# Complete the following:
a) Answer these questions about the blog post on botanical art and data analysis, one answer per line, marked (i), (ii) and (iii) like the questions.
(i) Where does Birgitta Volz work?
(ii) In the numbered list, what is called the key to working smart and hard?
(iii) Rather than the art of creative story telling, what does the writer say "that something extra" is?
b) Can you write the next part of the blog post on botanical art and data analysis, picking up after its final sentence?

# Extract:

>>

Monday, April 12, 2010
Botanical art and data analysis-Huh?
Birgitta Volz is an unusual botanical artist who works in auroville, India. She makes bark prints(by coloring the tree bark with organic natural color and making direct impressions on paper from it), wood prints and plant prints. When I first laid eyes on her work, the analyst in me stood in awe. The beauty of the art lay in it's clean, clear ink capture of the plant and the end result clearly brought out the thought, process, work, story and final result.
When I look at an analysis what I usually see is a crisp story sometimes well put together and at other times all over the place. What is usually missing is the creative aspect and something that I 'm always looking for. It must make me feel!
What is the art in the science then you may ask? Here is my version-
1. Has the doer really visualised the details of her work in her minds eye? It could be the story, the charts, the main points, the 'how to tell it' or the statistical work.
2. Has she followed a process(some times structured sometimes abstract) to arrive at the end?
3. Has she worked smart and hard? The fleshing out of the story with the right numbers and analysis is the key.
4. Does the overall analysis flow well? Is there attention to detail?
5. Has she stuck with the smaller picture and detail or the larger picture and less detail or both?
6. Does the final product reflect all that has gone in? Does it go where it intended to at the start?
Unfortunately some of the best analysis or numerical work is missing the above. Most of them leave me cold not because the work is not done but because 'the something extra' is missing. That something extra is not the 'art of creative story telling' rather the passion of number crunching to bring out a good story.

<<

# Source material:
>>

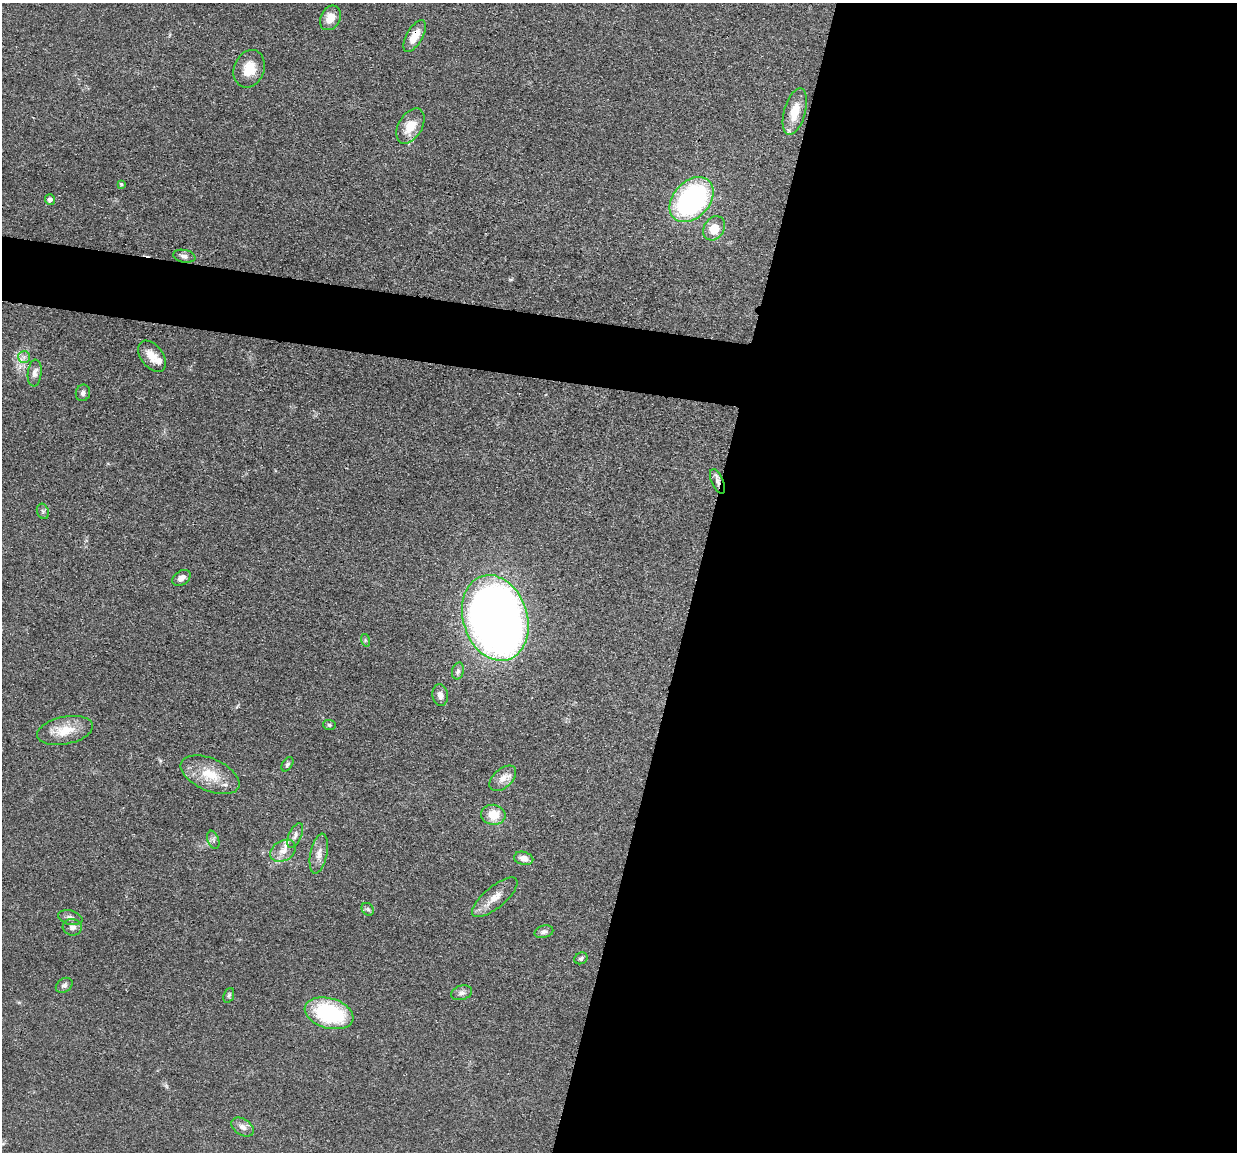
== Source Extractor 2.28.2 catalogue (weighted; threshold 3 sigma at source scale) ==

<<

# Outputs for the tasks:
a)
(i) Auroville, India
(ii) The fleshing out of the story with the right numbers and analysis
(iii) The passion of number crunching to bring out a good story

b)
For all those of you not yet convinced that data analysts should learn about 'art' of their work from painters; here are some examples of the art I call science. They tell the story of plants.
Chameli Ramachandran
ASBA(The American Society Of Botanical Artists) member gallery
Wow!
Back to the number writing
I will be posting regularly from now on so keep reading.
Wednesday, June 17, 2009
To do SEM or Not to do SEM, that is the question?
I like Structural equation modeling (SEM) for it's ability to model the rhythm, flow and intricacies of relationships in real data BUT (and here's the hard part) I would not recommend that it be used unless a strict set of conditions are applied and met for its use.
For the uninitiated, here is what structural equation models do-
- They are a step up from regression models and allow you to incorporate multiple independent and dependent variables in the analysis.
- The dependent and independent variables may be latent constructs formed by observed variables.
- They allow for testing of specified relationships among the observed and latent variables in a kind of testing of hypothetical theoretical frameworks.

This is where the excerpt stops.